Meissner and other members of the Vaccines and Related Biological Products Advisory Committee, except for one, were supportive of authorizing the jab for 5- to 11-year-olds but before they voted to advise the Food and Drug Administration, multiple members expressed concern about vaccine mandates, noting the lack of data supporting vaccinating kids without comorbidities.

“Actually, if you look at [that], most of those people that were contributing to that were saying, ‘I’m torn on this, because I feel if we approve it for 5- to 11-year-olds, it may be mandated in schools. And we think that’s a bad idea. We think for high-risk kids, we want to make it available,’” De Santis said.

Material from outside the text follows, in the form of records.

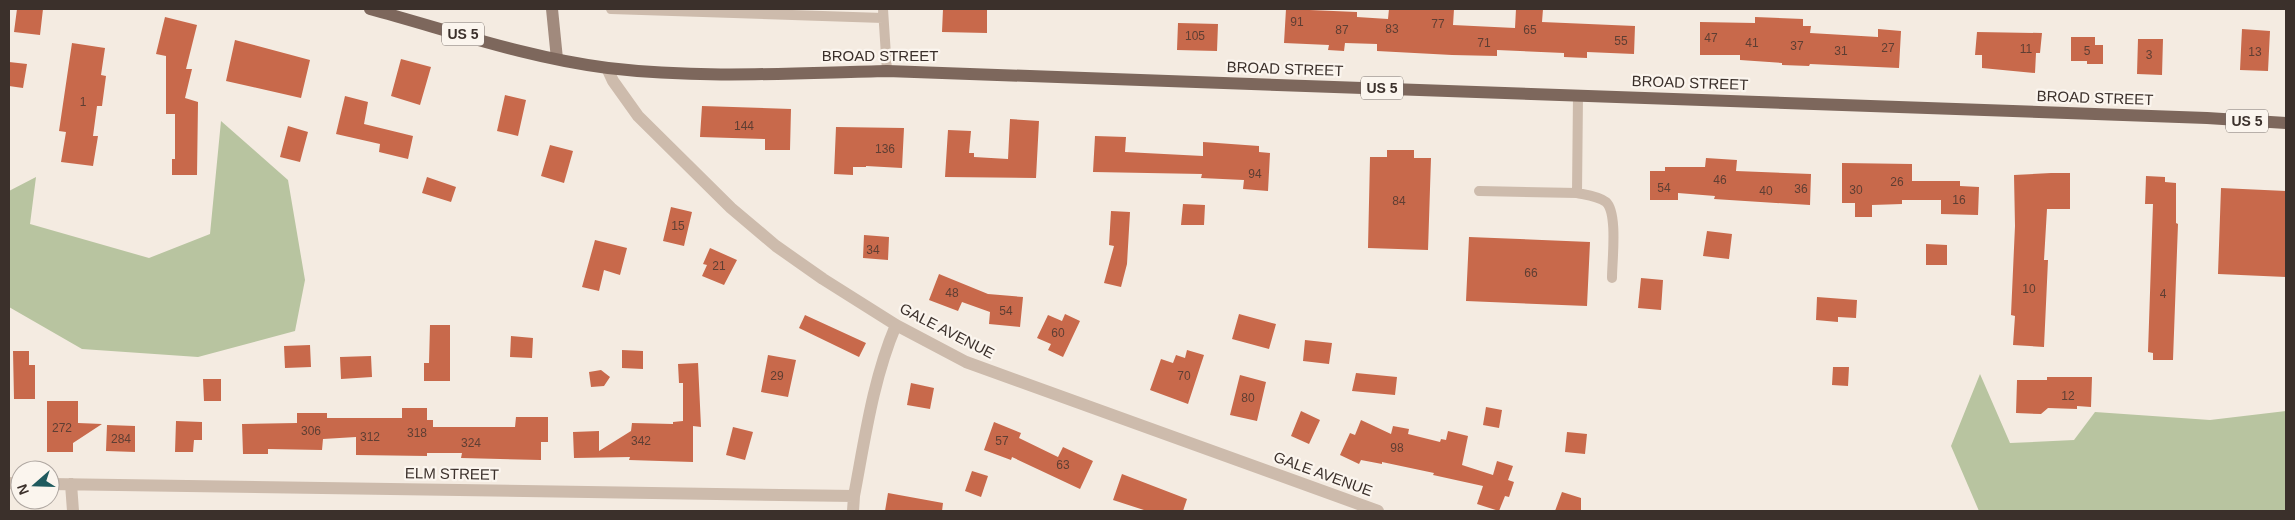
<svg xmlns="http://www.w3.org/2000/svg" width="2295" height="520" viewBox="0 0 2295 520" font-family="Helvetica,sans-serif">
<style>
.green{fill:#b8c4a0}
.building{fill:#c8694b}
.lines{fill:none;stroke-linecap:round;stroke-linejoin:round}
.service{stroke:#cdbbac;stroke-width:10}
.minor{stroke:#cdbbac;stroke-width:12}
.secondary{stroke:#a18a7d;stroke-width:12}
.primary{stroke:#7d675c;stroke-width:12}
.labels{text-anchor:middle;stroke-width:4.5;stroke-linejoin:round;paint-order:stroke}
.number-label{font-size:12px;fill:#5e3e33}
.shield{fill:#fbf5ee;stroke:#756b66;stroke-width:1}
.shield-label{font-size:14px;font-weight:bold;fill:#3b302b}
.street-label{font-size:15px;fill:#3b302b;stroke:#fbf5ee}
</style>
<rect width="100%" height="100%" fill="#f4ebe1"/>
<path class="green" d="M 221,121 L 288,180 L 305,280 L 295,331 L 198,357 L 82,349 L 9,307 L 9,191 L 36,177 L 30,224 L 149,258 L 210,234 Z
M 1980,374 L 2010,443 L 2074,440 L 2095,412 L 2210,420 L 2286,411 L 2286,511 L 1979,511 L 1951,446 Z"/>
<path class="building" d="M 17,9 L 43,9 L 40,35 L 14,32 Z
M 943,9 L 987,9 L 987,33 L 942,32 Z
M 1286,9 L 1357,12 L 1357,17 L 1388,19 L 1389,9 L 1454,9 L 1453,25 L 1515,28 L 1516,9 L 1543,9 L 1542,22 L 1635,26 L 1634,54 L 1587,52 L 1587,58 L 1564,57 L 1564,53 L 1497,50 L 1497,56 L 1452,55 L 1377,51 L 1377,44 L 1345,43 L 1344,51 L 1328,50 L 1329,45 L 1284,43 Z
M 165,17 L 197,25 L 186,69 L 192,69 L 185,98 L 198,102 L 197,175 L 172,175 L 172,159 L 175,159 L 175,114 L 166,114 L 166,56 L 156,54 Z
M 1755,17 L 1803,19 L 1803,26 L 1811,26 L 1810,33 L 1878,37 L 1878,29 L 1901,31 L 1899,68 L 1810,64 L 1809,66 L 1782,65 L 1782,63 L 1740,60 L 1740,55 L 1700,55 L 1700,22 L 1755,23 Z
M 1178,23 L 1218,24 L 1217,51 L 1177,50 Z
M 2242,29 L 2270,31 L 2268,71 L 2240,70 Z
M 1977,32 L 2042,33 L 2040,53 L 2036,53 L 2035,73 L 1982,68 L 1982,55 L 1975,55 Z
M 2071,37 L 2095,37 L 2095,45 L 2103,45 L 2103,64 L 2087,64 L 2087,61 L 2071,61 Z
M 2138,39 L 2163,39 L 2162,75 L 2137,74 Z
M 235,40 L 310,60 L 301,98 L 226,81 Z
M 72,43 L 105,48 L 101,75 L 106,76 L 102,106 L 97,106 L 93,136 L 98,136 L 93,166 L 61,162 L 66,132 L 59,131 Z
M 401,59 L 431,67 L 420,105 L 391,96 Z
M 9,62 L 27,64 L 23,88 L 9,86 Z
M 505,95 L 526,100 L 518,136 L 497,131 Z
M 345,96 L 368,102 L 364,124 L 413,136 L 408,159 L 379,152 L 380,144 L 336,134 Z
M 702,106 L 791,109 L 790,150 L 765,150 L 765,139 L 700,137 Z
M 1010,119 L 1039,121 L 1036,178 L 945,177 L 948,130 L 971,131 L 969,153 L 974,153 L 974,157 L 1008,159 Z
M 288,126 L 308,132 L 300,162 L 280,157 Z
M 836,127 L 904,128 L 902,168 L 866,166 L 866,167 L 853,167 L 853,175 L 834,174 Z
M 1095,136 L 1126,137 L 1125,152 L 1203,156 L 1203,142 L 1259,146 L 1259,152 L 1270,153 L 1268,191 L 1243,189 L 1244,180 L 1201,178 L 1202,174 L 1093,172 Z
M 550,145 L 573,151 L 564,183 L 541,176 Z
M 1387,150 L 1414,150 L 1414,158 L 1431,158 L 1428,250 L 1368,248 L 1370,157 L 1387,157 Z
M 1706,158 L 1737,160 L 1736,171 L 1811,174 L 1810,205 L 1714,199 L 1715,196 L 1678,193 L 1678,200 L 1650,200 L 1650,171 L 1665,171 L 1665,167 L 1705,167 Z
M 1842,163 L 1912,164 L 1912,181 L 1960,181 L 1960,186 L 1979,187 L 1978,215 L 1941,214 L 1941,200 L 1902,200 L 1902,204 L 1872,205 L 1872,217 L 1855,217 L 1855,203 L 1842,203 Z
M 2051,173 L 2070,173 L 2070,209 L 2047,209 L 2044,260 L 2048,260 L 2044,347 L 2013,345 L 2015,316 L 2011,315 L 2015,226 L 2014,175 Z
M 2146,176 L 2165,177 L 2165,182 L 2176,183 L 2176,223 L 2178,224 L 2173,360 L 2153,360 L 2153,353 L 2148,352 L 2153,204 L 2145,204 Z
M 427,177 L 456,187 L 451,202 L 422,193 Z
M 2221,188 L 2286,191 L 2286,277 L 2218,274 Z
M 1183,204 L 1205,205 L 1204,225 L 1181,225 Z
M 671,207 L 692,212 L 684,246 L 663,241 Z
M 1111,211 L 1130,212 L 1127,264 L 1121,287 L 1104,283 L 1114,246 L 1109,245 Z
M 1707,231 L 1732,234 L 1729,259 L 1703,256 Z
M 864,235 L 889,237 L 888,260 L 863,258 Z
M 1469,237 L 1590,242 L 1587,306 L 1466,301 Z
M 595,240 L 627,248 L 620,275 L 604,270 L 599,291 L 582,287 Z
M 1926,244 L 1947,245 L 1947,265 L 1926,265 Z
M 710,248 L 737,260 L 724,285 L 702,276 L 707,265 L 703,264 Z
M 939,274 L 988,294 L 1023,297 L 1020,327 L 989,324 L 990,312 L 962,302 L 958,311 L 929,300 Z
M 1641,278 L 1663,280 L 1661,310 L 1638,308 Z
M 1817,297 L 1857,300 L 1856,318 L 1838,317 L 1838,322 L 1816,320 Z
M 1065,314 L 1080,321 L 1063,357 L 1048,350 L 1051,344 L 1037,338 L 1048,315 L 1062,321 Z
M 1239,314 L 1276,324 L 1269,349 L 1232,339 Z
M 805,315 L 866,343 L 859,357 L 799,328 Z
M 430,325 L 450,325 L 450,381 L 424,381 L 424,363 L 429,363 Z
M 511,336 L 533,338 L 532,358 L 510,357 Z
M 1305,340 L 1332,343 L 1329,364 L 1303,361 Z
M 310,345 L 311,367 L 285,368 L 284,346 Z
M 622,350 L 643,351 L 643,369 L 622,368 Z
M 1187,350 L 1204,355 L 1188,404 L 1150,390 L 1161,359 L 1173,363 L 1176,355 L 1185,358 Z
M 13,351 L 29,351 L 29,365 L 35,365 L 35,399 L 14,399 Z
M 768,355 L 796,360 L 788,397 L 761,392 Z
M 371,356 L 372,377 L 341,379 L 340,357 Z
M 698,363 L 701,427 L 693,426 L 693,462 L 629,460 L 630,457 L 574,458 L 573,432 L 599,431 L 599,451 L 631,431 L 632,423 L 673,424 L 673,422 L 683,421 L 683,383 L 679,383 L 678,364 Z
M 1833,367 L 1849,367 L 1848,386 L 1832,385 Z
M 601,370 L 610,377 L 604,386 L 591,387 L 589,372 Z
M 1356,373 L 1397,377 L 1395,395 L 1352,391 Z
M 1240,375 L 1266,382 L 1257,421 L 1230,415 Z
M 2047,377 L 2092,377 L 2091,407 L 2077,406 L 2077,409 L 2048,408 L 2041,414 L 2016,413 L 2017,380 L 2047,380 Z
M 203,379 L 221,379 L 221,401 L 204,401 Z
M 911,383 L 934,388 L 930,409 L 907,405 Z
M 47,401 L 78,401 L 78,423 L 102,424 L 73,443 L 73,452 L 47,452 Z
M 1486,407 L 1502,410 L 1499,428 L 1483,425 Z
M 402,408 L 427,408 L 427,420 L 433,420 L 433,427 L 515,427 L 516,417 L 548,417 L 548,442 L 541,442 L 541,460 L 461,458 L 462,453 L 427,453 L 427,456 L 356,455 L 356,437 L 323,439 L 322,450 L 268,449 L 268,454 L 243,454 L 242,424 L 297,423 L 297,413 L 327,413 L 327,418 L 402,418 Z
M 1301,411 L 1320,420 L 1309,444 L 1291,436 Z
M 1361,420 L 1391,434 L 1393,426 L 1409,429 L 1408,434 L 1440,442 L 1441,439 L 1446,440 L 1448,431 L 1468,436 L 1462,465 L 1493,475 L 1497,461 L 1513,466 L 1508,480 L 1514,482 L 1509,497 L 1505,496 L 1499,511 L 1477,504 L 1483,486 L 1433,475 L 1434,473 L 1382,462 L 1382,464 L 1361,460 L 1359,464 L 1340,455 L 1350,433 L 1355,435 Z
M 176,421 L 202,422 L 202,440 L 194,440 L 193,452 L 175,452 Z
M 994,422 L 1021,433 L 1019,438 L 1058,457 L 1063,447 L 1093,461 L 1080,489 L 1012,457 L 1011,460 L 984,450 Z
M 107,425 L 135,426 L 135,452 L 106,451 Z
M 733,427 L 753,432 L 745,460 L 726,455 Z
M 1567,432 L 1587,434 L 1585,454 L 1565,452 Z
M 972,471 L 988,476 L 981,497 L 965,491 Z
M 1122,474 L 1187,499 L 1183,511 L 1147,511 L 1113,500 Z
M 1562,492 L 1581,498 L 1581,511 L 1555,511 Z
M 888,493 L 943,503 L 942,511 L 885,511 Z"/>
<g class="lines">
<path class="service" d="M 611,9 L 883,18
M 883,9 L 887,71
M 1479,191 L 1577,193 L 1578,95
M 1577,193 C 1587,195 1598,196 1606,202 C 1618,213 1612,261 1612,278"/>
<path class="minor" d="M 607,68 L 613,81 L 638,116 L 731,208 L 776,246 L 823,279 L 896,325 L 966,362 L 1378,511
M 9,483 L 20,484
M 50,484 L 854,496
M 71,484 L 73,511
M 853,511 L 854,496 C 865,438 873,379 896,325"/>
<path class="secondary" d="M 552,9 L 557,59"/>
<path class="primary" d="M 370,9 C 448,30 527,58 608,68 C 701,79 794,73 887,71 L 2207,118 L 2286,123"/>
</g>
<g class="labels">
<g class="number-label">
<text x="1297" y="26">91</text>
<text x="1438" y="28">77</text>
<text x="1392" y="33">83</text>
<text x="1342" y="34">87</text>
<text x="1530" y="34">65</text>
<text x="1195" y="40">105</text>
<text x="1711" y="42">47</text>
<text x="1621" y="45">55</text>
<text x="1484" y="47">71</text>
<text x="1752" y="47">41</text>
<text x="1797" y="50">37</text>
<text x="1888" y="52">27</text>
<text x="2026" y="53">11</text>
<text x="1841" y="55">31</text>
<text x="2087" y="55">5</text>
<text x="2255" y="56">13</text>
<text x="2149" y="59">3</text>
<text x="83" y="106">1</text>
<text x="744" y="130">144</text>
<text x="885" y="153">136</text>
<text x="1255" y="178">94</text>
<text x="1720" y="184">46</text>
<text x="1897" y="186">26</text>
<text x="1664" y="192">54</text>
<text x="1801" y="193">36</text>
<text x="1856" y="194">30</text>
<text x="1766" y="195">40</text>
<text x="1959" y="204">16</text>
<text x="1399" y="205">84</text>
<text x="678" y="230">15</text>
<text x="873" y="254">34</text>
<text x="719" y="270">21</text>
<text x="1531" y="277">66</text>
<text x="2029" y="293">10</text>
<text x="952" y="297">48</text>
<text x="2163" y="298">4</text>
<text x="1006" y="315">54</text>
<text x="1058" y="337">60</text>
<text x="777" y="380">29</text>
<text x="1184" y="380">70</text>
<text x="2068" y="400">12</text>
<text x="1248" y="402">80</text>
<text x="62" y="432">272</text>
<text x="311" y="435">306</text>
<text x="417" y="437">318</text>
<text x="370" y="441">312</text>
<text x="121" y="443">284</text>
<text x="641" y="445">342</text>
<text x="1002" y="445">57</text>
<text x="471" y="447">324</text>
<text x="1397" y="452">98</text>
<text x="1063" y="469">63</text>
</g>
<g class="shield">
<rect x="442" y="22.5" width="42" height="23" rx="4"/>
<rect x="1361" y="76.5" width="42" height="23" rx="4"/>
<rect x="2226" y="109.5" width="42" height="23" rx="4"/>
</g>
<g class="shield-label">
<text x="463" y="39">US 5</text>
<text x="1382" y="93">US 5</text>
<text x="2247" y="126">US 5</text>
</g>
<g class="street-label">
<text x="880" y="61">BROAD STREET</text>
<text transform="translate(1285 69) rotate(2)" y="5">BROAD STREET</text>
<text transform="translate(1690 83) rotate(2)" y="5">BROAD STREET</text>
<text transform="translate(2095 98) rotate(2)" y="5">BROAD STREET</text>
<text transform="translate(947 331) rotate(27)" y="5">GALE AVENUE</text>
<text transform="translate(452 474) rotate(1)" y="5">ELM STREET</text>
<text transform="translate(1323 474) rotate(20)" y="5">GALE AVENUE</text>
</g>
</g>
<rect width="2295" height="520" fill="none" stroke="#3b302b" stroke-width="20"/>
<g transform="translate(35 485) rotate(250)"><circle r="24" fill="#fbf5ee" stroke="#aea6a0"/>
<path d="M0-4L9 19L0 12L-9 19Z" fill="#1f5a5e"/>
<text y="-8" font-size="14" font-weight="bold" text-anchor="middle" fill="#3b302b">N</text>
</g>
</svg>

“So I think just in the next six to 12 months, you’ll see more people move in his direction, and I think that’s just the reality. And so, because you have this thing where people are saying you’re not a good parent unless you do the COVID [shot] for very young kids, that’s just not true. It really is your choice.

“Just understand what the data shows,” he said. “I don’t think you can say that the data has shown certainly a huge benefit. At best, you’re looking at maybe marginal risks that may outweigh that. That’s just the reality. And people can make those decisions.”